• _What you have to do_: From the line with "0.8_average: 0.6715 -> 0.696" to the line with "Обед, Суп картофельный", retype each line exactly as it stands in the records below, but skip the pictures.

• _Task input_:
Segment Open
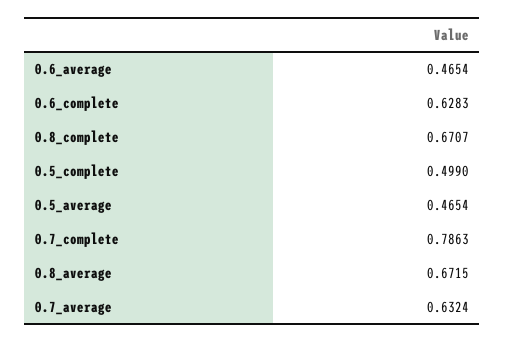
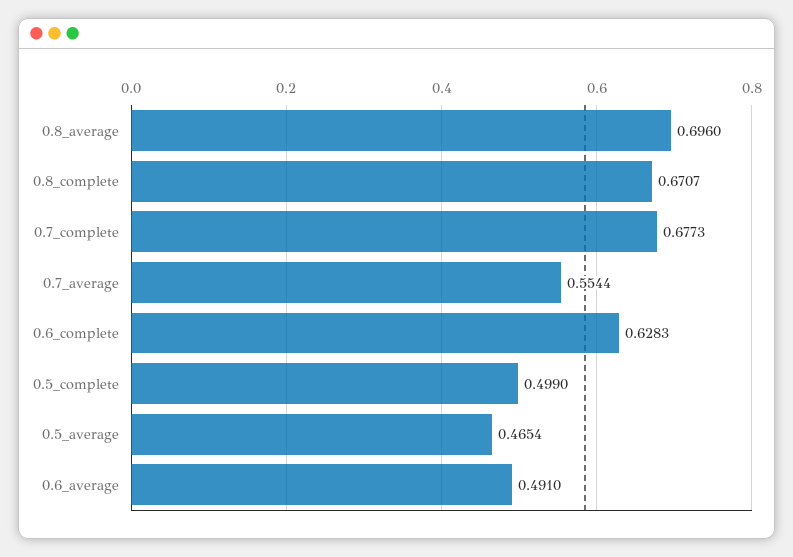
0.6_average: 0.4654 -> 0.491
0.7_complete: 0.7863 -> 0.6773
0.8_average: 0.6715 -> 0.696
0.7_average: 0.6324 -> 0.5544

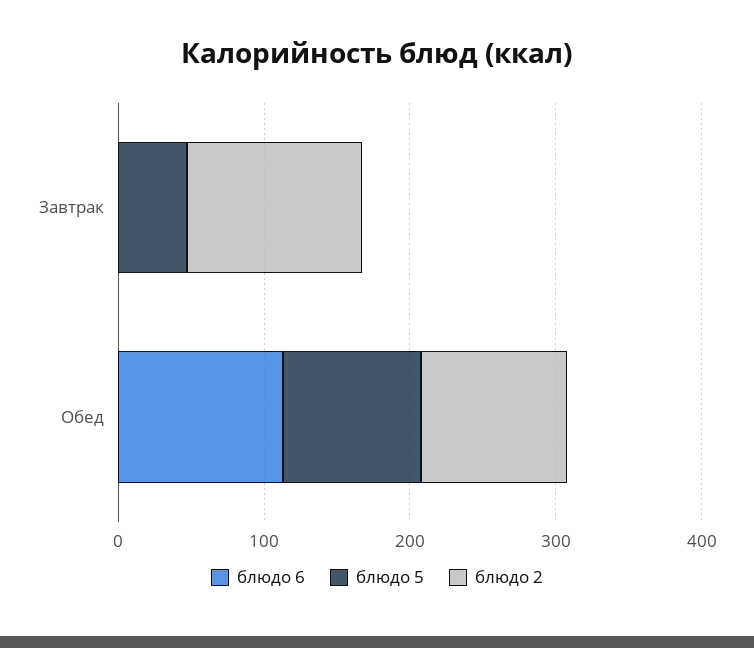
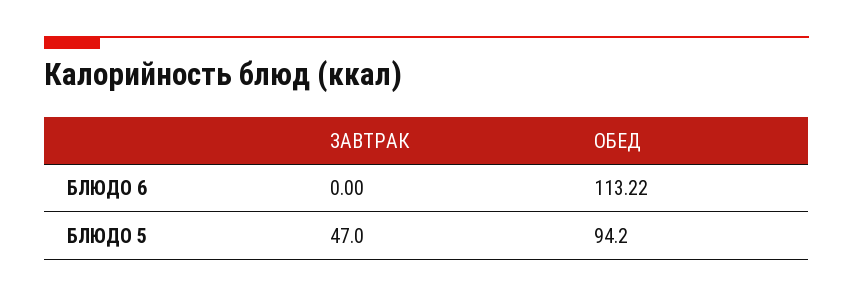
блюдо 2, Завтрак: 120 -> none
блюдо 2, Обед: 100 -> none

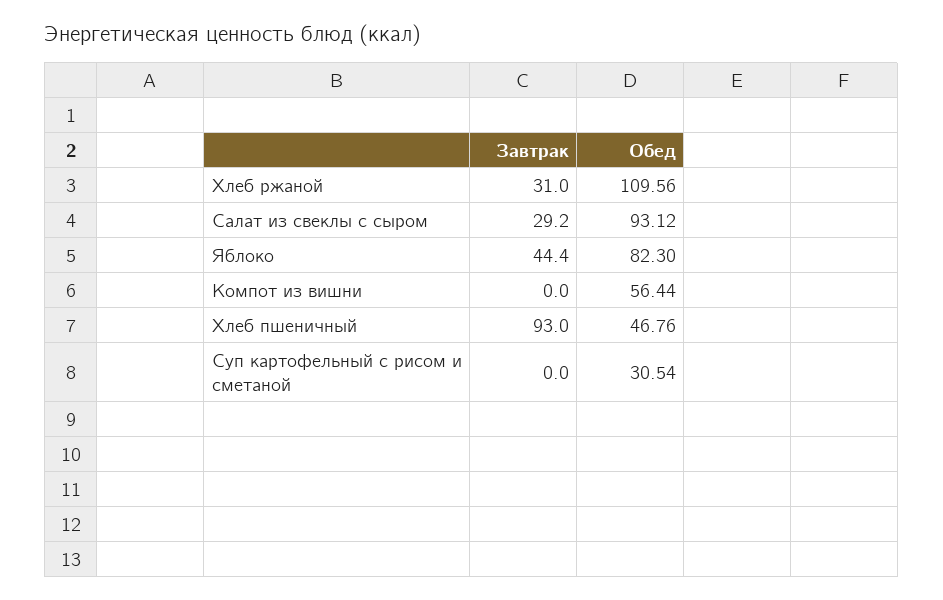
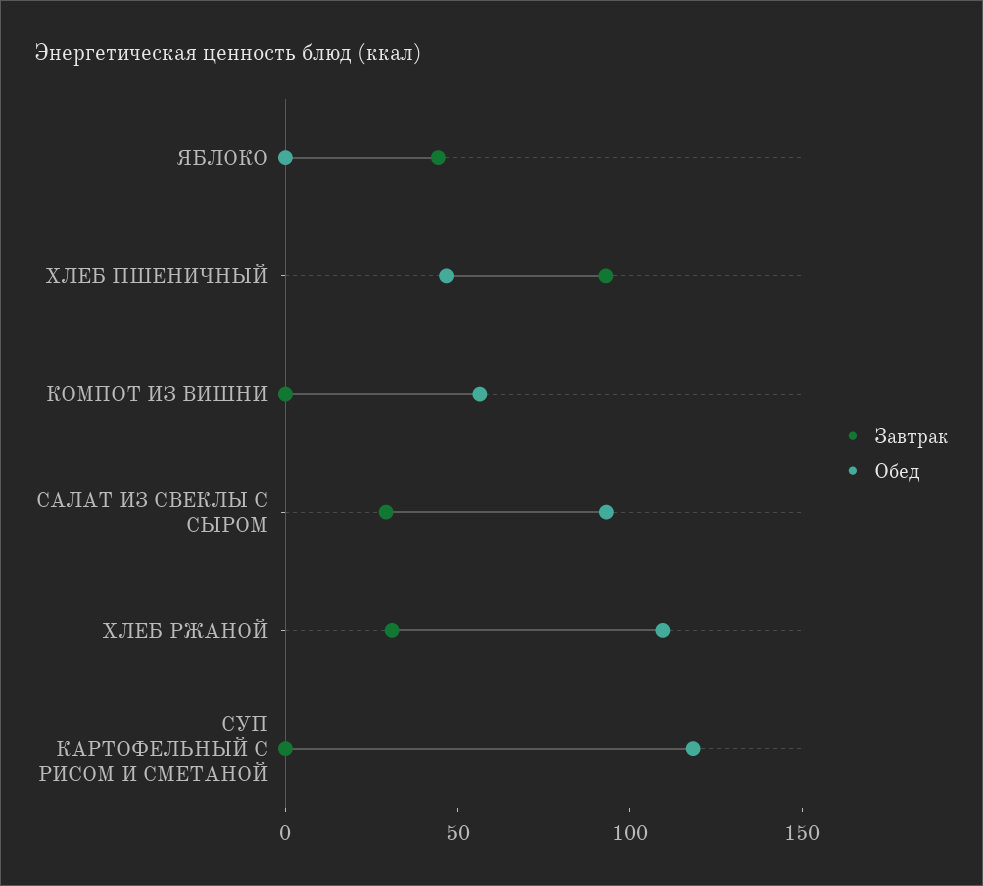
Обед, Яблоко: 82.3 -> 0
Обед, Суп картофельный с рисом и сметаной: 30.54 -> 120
Segment Closed
Segment Open
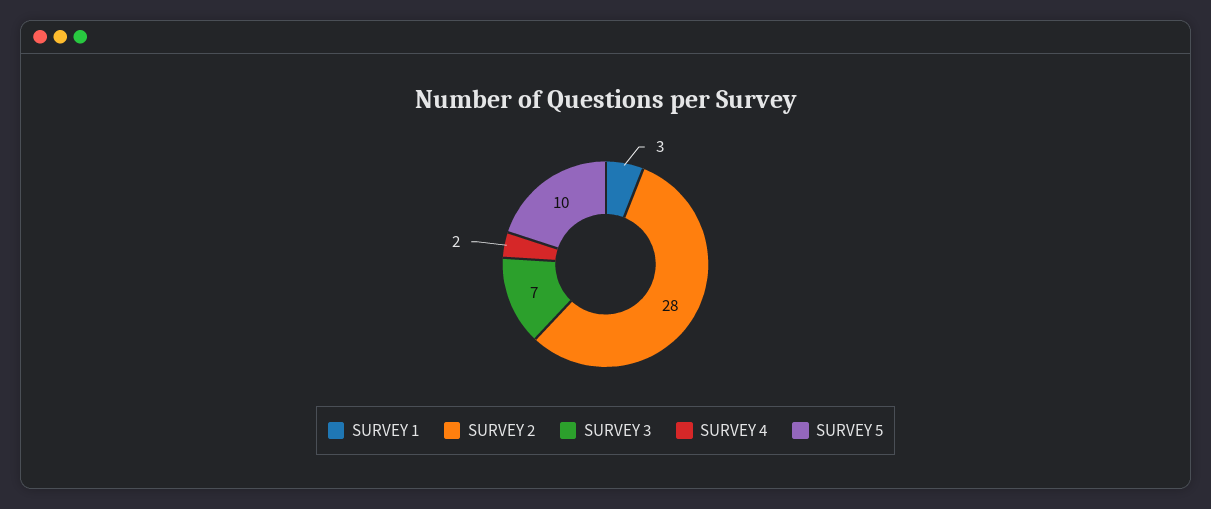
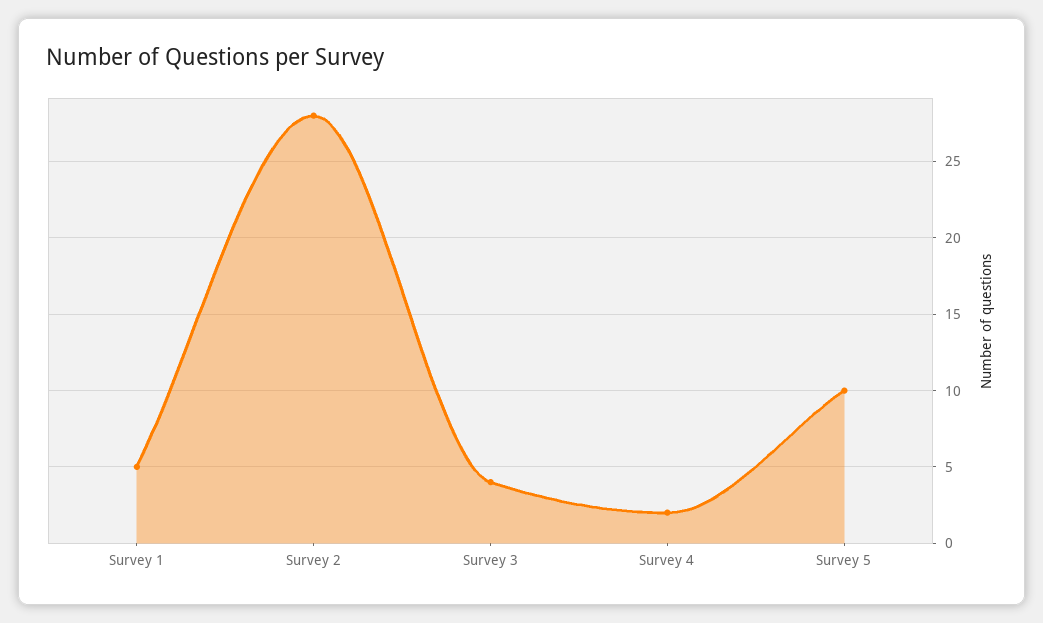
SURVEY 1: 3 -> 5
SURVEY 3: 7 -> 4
Segment Closed
• _Answer box_:
0.8_average: 0.6715 -> 0.696
0.7_average: 0.6324 -> 0.5544

блюдо 2, Завтрак: 120 -> none
блюдо 2, Обед: 100 -> none

Обед, Яблоко: 82.3 -> 0
Обед, Суп картофельный с рисом и сметаной: 30.54 -> 120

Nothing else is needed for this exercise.